Reproduce all the entries beneath this sentence exactly.

───── DATA TO PROCESS

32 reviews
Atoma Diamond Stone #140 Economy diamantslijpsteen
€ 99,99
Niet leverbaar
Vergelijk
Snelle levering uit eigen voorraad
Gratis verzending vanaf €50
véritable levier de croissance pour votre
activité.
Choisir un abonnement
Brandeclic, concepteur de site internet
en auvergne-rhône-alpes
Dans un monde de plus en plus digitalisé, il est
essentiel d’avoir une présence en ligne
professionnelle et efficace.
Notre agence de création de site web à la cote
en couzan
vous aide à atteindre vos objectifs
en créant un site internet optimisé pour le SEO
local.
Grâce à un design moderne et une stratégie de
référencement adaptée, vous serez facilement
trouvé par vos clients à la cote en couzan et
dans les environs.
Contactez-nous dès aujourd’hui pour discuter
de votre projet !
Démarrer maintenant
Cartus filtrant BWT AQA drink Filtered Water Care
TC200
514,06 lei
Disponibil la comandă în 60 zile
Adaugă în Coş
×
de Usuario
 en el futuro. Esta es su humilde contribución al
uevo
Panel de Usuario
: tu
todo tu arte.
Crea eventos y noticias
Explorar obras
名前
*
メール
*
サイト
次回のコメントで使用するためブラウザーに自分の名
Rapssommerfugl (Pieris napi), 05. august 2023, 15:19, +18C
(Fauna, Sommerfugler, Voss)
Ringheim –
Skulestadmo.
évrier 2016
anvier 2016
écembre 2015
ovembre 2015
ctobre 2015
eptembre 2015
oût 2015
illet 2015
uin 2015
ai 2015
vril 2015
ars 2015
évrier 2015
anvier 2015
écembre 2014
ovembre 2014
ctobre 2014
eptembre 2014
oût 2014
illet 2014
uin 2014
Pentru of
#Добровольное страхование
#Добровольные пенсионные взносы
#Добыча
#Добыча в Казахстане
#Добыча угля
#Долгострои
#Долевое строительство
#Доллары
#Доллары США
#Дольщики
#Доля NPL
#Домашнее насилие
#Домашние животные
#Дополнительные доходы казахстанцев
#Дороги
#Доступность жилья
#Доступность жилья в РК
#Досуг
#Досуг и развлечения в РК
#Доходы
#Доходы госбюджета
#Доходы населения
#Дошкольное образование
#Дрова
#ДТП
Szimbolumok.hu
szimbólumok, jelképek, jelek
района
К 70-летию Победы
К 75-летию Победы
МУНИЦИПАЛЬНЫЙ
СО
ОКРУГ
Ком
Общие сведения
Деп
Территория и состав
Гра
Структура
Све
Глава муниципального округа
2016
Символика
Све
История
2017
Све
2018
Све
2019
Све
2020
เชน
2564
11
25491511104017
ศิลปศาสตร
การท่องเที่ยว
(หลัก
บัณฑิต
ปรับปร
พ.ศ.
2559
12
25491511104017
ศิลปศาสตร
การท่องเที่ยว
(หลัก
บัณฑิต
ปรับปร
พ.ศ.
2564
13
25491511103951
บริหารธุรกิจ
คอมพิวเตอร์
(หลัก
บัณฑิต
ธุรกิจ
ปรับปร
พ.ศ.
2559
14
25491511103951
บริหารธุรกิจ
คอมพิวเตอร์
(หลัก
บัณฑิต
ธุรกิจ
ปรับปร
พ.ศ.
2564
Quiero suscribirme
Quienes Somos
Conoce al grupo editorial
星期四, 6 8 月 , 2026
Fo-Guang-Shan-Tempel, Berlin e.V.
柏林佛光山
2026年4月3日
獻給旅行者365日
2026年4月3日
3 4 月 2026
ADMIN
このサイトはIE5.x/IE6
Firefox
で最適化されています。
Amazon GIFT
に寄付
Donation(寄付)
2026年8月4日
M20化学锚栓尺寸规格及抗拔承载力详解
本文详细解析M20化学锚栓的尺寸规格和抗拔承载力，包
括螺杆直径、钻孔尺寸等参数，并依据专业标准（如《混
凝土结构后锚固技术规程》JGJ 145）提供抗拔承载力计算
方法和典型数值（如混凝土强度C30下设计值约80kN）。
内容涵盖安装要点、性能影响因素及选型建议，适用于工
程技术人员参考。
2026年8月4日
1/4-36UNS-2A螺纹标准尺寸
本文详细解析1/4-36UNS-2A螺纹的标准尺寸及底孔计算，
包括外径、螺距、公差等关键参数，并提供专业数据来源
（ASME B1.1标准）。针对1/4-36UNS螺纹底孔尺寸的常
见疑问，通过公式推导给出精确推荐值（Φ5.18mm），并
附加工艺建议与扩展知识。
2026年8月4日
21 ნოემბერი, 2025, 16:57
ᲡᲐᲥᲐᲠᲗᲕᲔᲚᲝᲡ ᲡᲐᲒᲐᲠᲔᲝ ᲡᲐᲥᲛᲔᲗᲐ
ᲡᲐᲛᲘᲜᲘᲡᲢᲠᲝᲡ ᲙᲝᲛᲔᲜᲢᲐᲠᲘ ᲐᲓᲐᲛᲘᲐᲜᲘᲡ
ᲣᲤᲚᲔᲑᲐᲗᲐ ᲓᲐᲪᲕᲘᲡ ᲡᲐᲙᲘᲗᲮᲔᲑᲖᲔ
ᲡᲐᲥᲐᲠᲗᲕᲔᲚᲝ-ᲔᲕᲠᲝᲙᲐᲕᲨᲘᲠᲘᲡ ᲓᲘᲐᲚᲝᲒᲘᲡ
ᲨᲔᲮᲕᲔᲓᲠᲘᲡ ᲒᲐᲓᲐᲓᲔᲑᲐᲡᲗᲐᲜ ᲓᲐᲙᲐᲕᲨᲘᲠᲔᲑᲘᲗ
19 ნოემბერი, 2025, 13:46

──────────

> [RESPONSE TO THE TASK]:
32 reviews
Atoma Diamond Stone #140 Economy diamantslijpsteen
€ 99,99
Niet leverbaar
Vergelijk
Snelle levering uit eigen voorraad
Gratis verzending vanaf €50
véritable levier de croissance pour votre
activité.
Choisir un abonnement
Brandeclic, concepteur de site internet
en auvergne-rhône-alpes
Dans un monde de plus en plus digitalisé, il est
essentiel d’avoir une présence en ligne
professionnelle et efficace.
Notre agence de création de site web à la cote
en couzan
vous aide à atteindre vos objectifs
en créant un site internet optimisé pour le SEO
local.
Grâce à un design moderne et une stratégie de
référencement adaptée, vous serez facilement
trouvé par vos clients à la cote en couzan et
dans les environs.
Contactez-nous dès aujourd’hui pour discuter
de votre projet !
Démarrer maintenant
Cartus filtrant BWT AQA drink Filtered Water Care
TC200
514,06 lei
Disponibil la comandă în 60 zile
Adaugă în Coş
×
de Usuario
 en el futuro. Esta es su humilde contribución al
uevo
Panel de Usuario
: tu
todo tu arte.
Crea eventos y noticias
Explorar obras
名前
*
メール
*
サイト
次回のコメントで使用するためブラウザーに自分の名
Rapssommerfugl (Pieris napi), 05. august 2023, 15:19, +18C
(Fauna, Sommerfugler, Voss)
Ringheim –
Skulestadmo.
évrier 2016
anvier 2016
écembre 2015
ovembre 2015
ctobre 2015
eptembre 2015
oût 2015
illet 2015
uin 2015
ai 2015
vril 2015
ars 2015
évrier 2015
anvier 2015
écembre 2014
ovembre 2014
ctobre 2014
eptembre 2014
oût 2014
illet 2014
uin 2014
Pentru of
#Добровольное страхование
#Добровольные пенсионные взносы
#Добыча
#Добыча в Казахстане
#Добыча угля
#Долгострои
#Долевое строительство
#Доллары
#Доллары США
#Дольщики
#Доля NPL
#Домашнее насилие
#Домашние животные
#Дополнительные доходы казахстанцев
#Дороги
#Доступность жилья
#Доступность жилья в РК
#Досуг
#Досуг и развлечения в РК
#Доходы
#Доходы госбюджета
#Доходы населения
#Дошкольное образование
#Дрова
#ДТП
Szimbolumok.hu
szimbólumok, jelképek, jelek
района
К 70-летию Победы
К 75-летию Победы
МУНИЦИПАЛЬНЫЙ
СО
ОКРУГ
Ком
Общие сведения
Деп
Территория и состав
Гра
Структура
Све
Глава муниципального округа
2016
Символика
Све
История
2017
Све
2018
Све
2019
Све
2020
เชน
2564
11
25491511104017
ศิลปศาสตร
การท่องเที่ยว
(หลัก
บัณฑิต
ปรับปร
พ.ศ.
2559
12
25491511104017
ศิลปศาสตร
การท่องเที่ยว
(หลัก
บัณฑิต
ปรับปร
พ.ศ.
2564
13
25491511103951
บริหารธุรกิจ
คอมพิวเตอร์
(หลัก
บัณฑิต
ธุรกิจ
ปรับปร
พ.ศ.
2559
14
25491511103951
บริหารธุรกิจ
คอมพิวเตอร์
(หลัก
บัณฑิต
ธุรกิจ
ปรับปร
พ.ศ.
2564
Quiero suscribirme
Quienes Somos
Conoce al grupo editorial
星期四, 6 8 月 , 2026
Fo-Guang-Shan-Tempel, Berlin e.V.
柏林佛光山
2026年4月3日
獻給旅行者365日
2026年4月3日
3 4 月 2026
ADMIN
このサイトはIE5.x/IE6
Firefox
で最適化されています。
Amazon GIFT
に寄付
Donation(寄付)
2026年8月4日
M20化学锚栓尺寸规格及抗拔承载力详解
本文详细解析M20化学锚栓的尺寸规格和抗拔承载力，包
括螺杆直径、钻孔尺寸等参数，并依据专业标准（如《混
凝土结构后锚固技术规程》JGJ 145）提供抗拔承载力计算
方法和典型数值（如混凝土强度C30下设计值约80kN）。
内容涵盖安装要点、性能影响因素及选型建议，适用于工
程技术人员参考。
2026年8月4日
1/4-36UNS-2A螺纹标准尺寸
本文详细解析1/4-36UNS-2A螺纹的标准尺寸及底孔计算，
包括外径、螺距、公差等关键参数，并提供专业数据来源
（ASME B1.1标准）。针对1/4-36UNS螺纹底孔尺寸的常
见疑问，通过公式推导给出精确推荐值（Φ5.18mm），并
附加工艺建议与扩展知识。
2026年8月4日
21 ნოემბერი, 2025, 16:57
ᲡᲐᲥᲐᲠᲗᲕᲔᲚᲝᲡ ᲡᲐᲒᲐᲠᲔᲝ ᲡᲐᲥᲛᲔᲗᲐ
ᲡᲐᲛᲘᲜᲘᲡᲢᲠᲝᲡ ᲙᲝᲛᲔᲜᲢᲐᲠᲘ ᲐᲓᲐᲛᲘᲐᲜᲘᲡ
ᲣᲤᲚᲔᲑᲐᲗᲐ ᲓᲐᲪᲕᲘᲡ ᲡᲐᲙᲘᲗᲮᲔᲑᲖᲔ
ᲡᲐᲥᲐᲠᲗᲕᲔᲚᲝ-ᲔᲕᲠᲝᲙᲐᲕᲨᲘᲠᲘᲡ ᲓᲘᲐᲚᲝᲒᲘᲡ
ᲨᲔᲮᲕᲔᲓᲠᲘᲡ ᲒᲐᲓᲐᲓᲔᲑᲐᲡᲗᲐᲜ ᲓᲐᲙᲐᲕᲨᲘᲠᲔᲑᲘᲗ
19 ნოემბერი, 2025, 13:46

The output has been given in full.